Когда несколько лет спустя в Белгороде появился епископ Никита, он сперва потребовал изгнания волхва. Но белгородцы дружно вступились за Обережу. Они помнили, что первым открыл воду в детинце именно он, и от хранителя священного колодца зависело в их глазах благополучие всего города. Тысяцкий Вышеня и сам так думал, а князь Владимир, к которому епископ воззвал о помощи, велел оставить волхва в покое: тот хорошо лечил белгородскую дружину и воодушевлял жителей города-щита на упорную борьбу со степняками. Тех служителей древних богов, кто не противился его делам, Владимир-Солнышко не считал своими врагами. И Обережа остался жить в детинце возле колодца, в нескольких десятках шагов от нового двора епископа Никиты. Епископ быстро выстроил деревянную церковь в честь святых апостолов, и Белгород процветал, охраняемый крестом и священным колодцем
На третий день после того, как в овраге открыли печенегову могилу, с десяток жителей Окольного города пришли рано поутру на двор к Обереже. Привел их Шумила – кузнец меньше всех прочих был склонен признавать нового Бога. Тысяцкий терпел его только за то, что в вечно беспокойной степи умелый оружейник был важнее, чем иной усердный христианин, каких, по правде сказать, водилось немного, и то больше среди купцов и бояр.

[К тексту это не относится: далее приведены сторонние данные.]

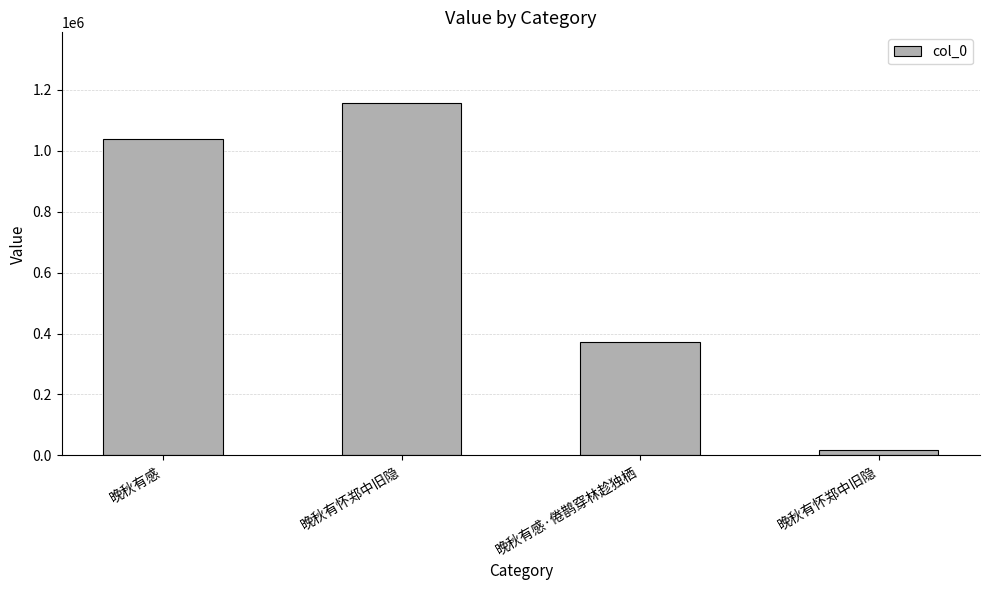

Are the bars horizontal?

No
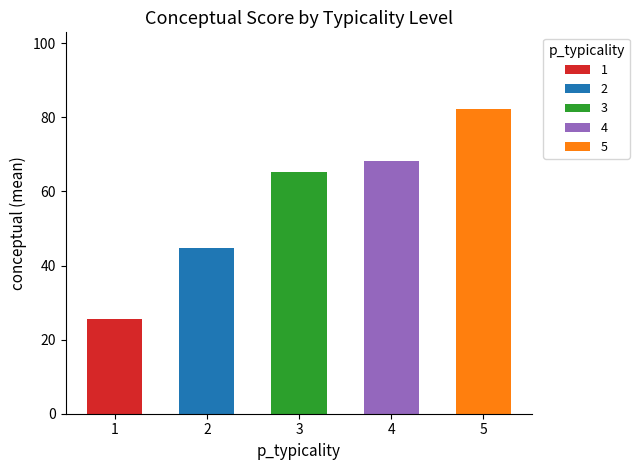

Count the number of data series in this chart.

1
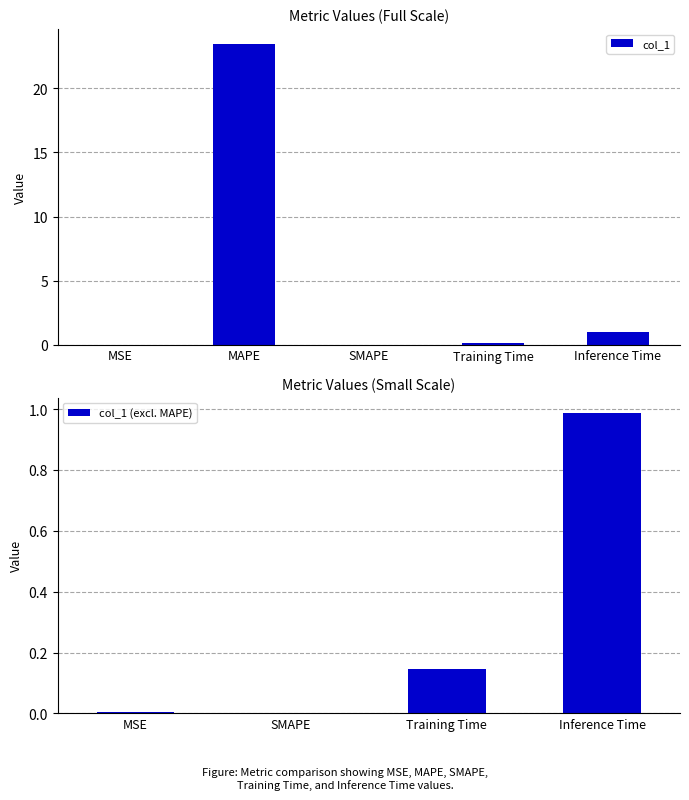

What is the greatest value displayed?

23.5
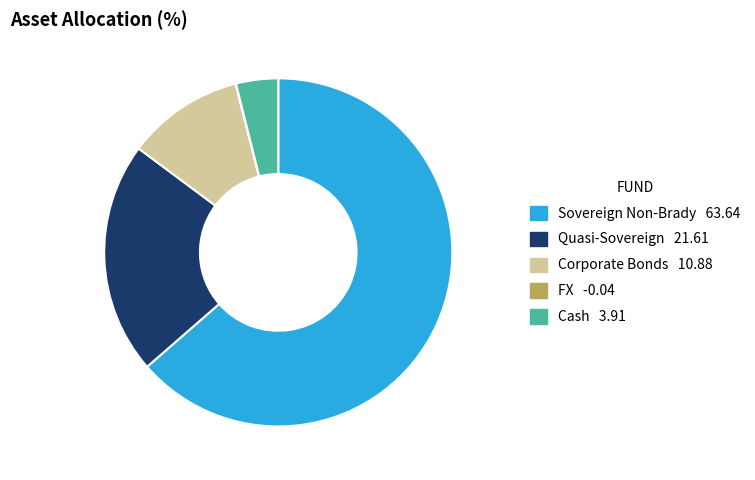

Does any single category account for the majority?

Yes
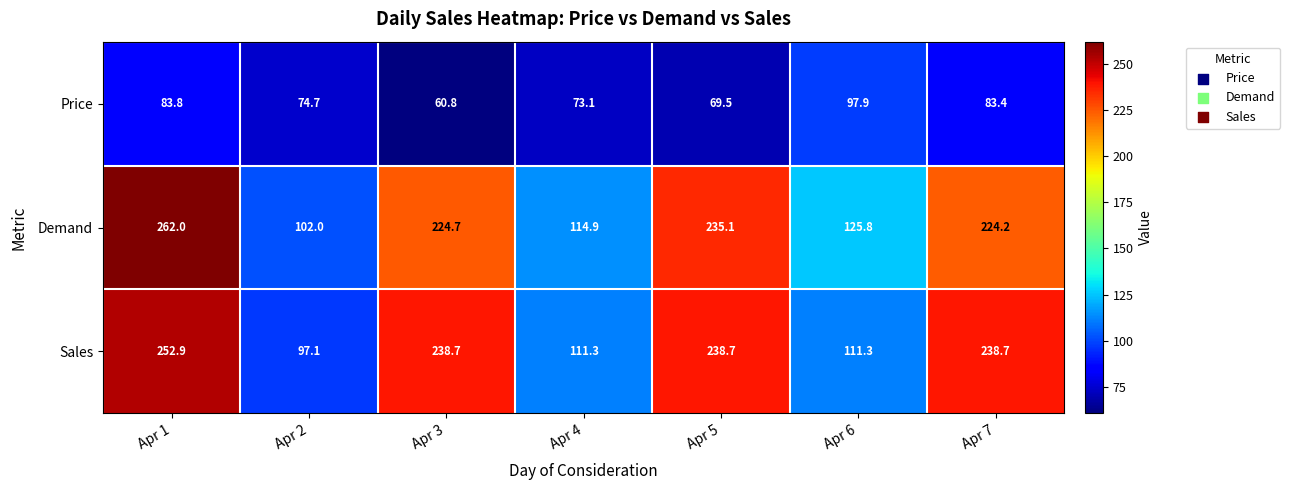

At which label does Price first exceed 74?

Apr 1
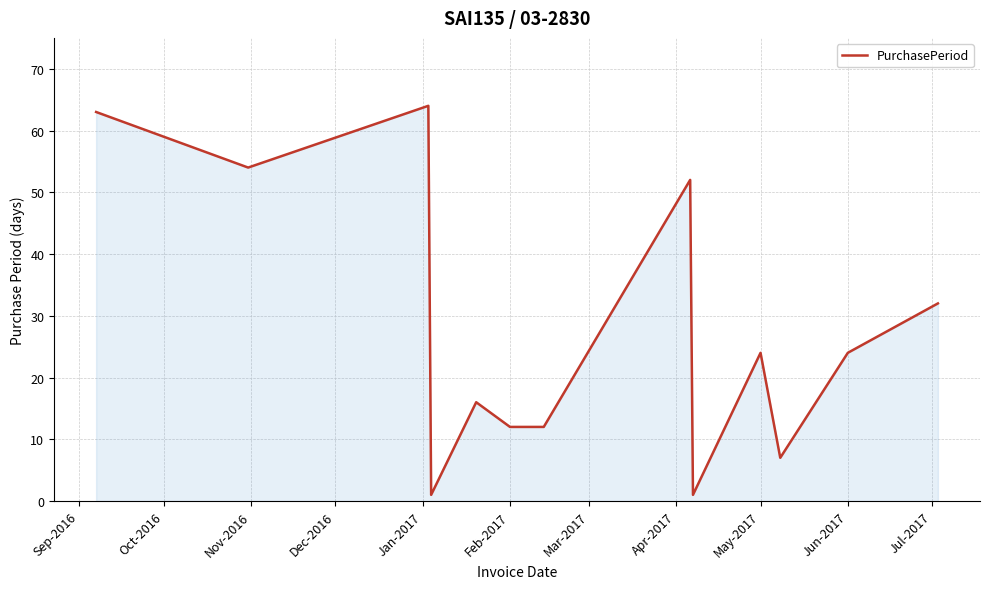

What is the maximum value shown in the chart?

64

– Помоги, старче! – кланяясь низко, как не кланялся и тысяцкому, принялся от всех просить Шумила. – Детей наших мучат всяку ночь Намной и Полуночница, бабы не спят от страху, от печенежского упыря! Помоги беду прогнать!
– Слышал я про беду вашу, – Обережа кивнул. – Печенега, говорите, в овраге нашли схороненного?
– Нашли, нашли печенега! – на разные голоса подтвердили белгородцы. – С конем, и с оружием!
– С конем, говорите? Стало быть, погребен со всей честью?
– Погребен-то погребен, а мы его потревожили! Болгарин-то свое над ним помолил, да вишь – бродит по ночам нечистый дух, нет покою! Как бы он теперь не наделал бед!
– Не наделает, – успокаивающе сказал Обережа и поднялся, взял свой высокий посох с медвежьей головой, прислоненный к стене дома. – Подите скажите по улицам, чтоб собрали какого ни есть угощенья и несли к яругу. Я и сам сей же час иду.
Скоро встревоженные женщины потянулись с улиц детинца и Окольного города за ворота к оврагу. Каждая несла с собой лепешку, или каши в плошке, или молока в горшочке, или репу. Не жаль было отдать даже весь свой небогатый обед, лишь бы откупиться от грозящего зла.
Приметив эти приготовления, сам епископ Никита явился в гридницу к тысяцкому.
– Погляди, воеводо, на город твой! – воззвал он к Вышене. – Старый обояльник, что твоим попущением в детинце живет, бесовское волхованье затеял! Отвращает он народ от правой веры! А ты глядишь только, как он весь город за собою в бездну влечет!
– Не страшай меня, отче! – с неудовольствием отозвался тысяцкий. Ему было неприятно ссориться с епископом.
– Ведун-то вас не обидел – дорогу дал, вперед пустил! – смело вступила в беседу боярыня Зорислава. Она не одобряла привода на Русь чужого бога и не скрывала этого. – Вы над костями теми свою службу отслужили, а мертвеца не уняли – весь посад теперь дрожмя дрожит!
– Тьма бесовская в их душах дрожит! – одарив боярыню злобным взглядом, епископ снова обратился к тысяцкому. – А крест Господен тому злому духу путь затворил!
– Бабам посадским поди расскажи! – снова ответила ему боярыня Зорислава. Тысяцкий молчал, предоставив жене спорить с епископом. – Мы уж им говорили, да они не поверили! А люди работать не могут со страху. Что же, анделы твои придут на вал землю возить!